Stored entries
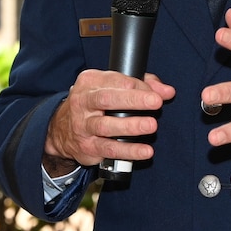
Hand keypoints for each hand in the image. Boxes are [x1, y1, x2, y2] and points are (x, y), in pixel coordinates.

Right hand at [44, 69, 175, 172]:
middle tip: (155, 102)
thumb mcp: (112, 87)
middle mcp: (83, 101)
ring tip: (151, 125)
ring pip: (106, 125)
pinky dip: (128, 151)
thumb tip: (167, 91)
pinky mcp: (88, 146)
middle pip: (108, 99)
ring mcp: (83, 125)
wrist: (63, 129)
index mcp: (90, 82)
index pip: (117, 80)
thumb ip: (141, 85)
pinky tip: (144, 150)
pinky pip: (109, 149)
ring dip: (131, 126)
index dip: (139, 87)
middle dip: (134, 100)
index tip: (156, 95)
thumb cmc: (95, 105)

Problem statement: Take the line containing "ring dip: (131, 126)" as the start and the last line of the data as the end, and reproduce that range exactly.

Result:
ring dip: (131, 126)
index dip: (139, 87)
middle dip: (134, 100)
index tip: (156, 95)
thumb cmc: (95, 105)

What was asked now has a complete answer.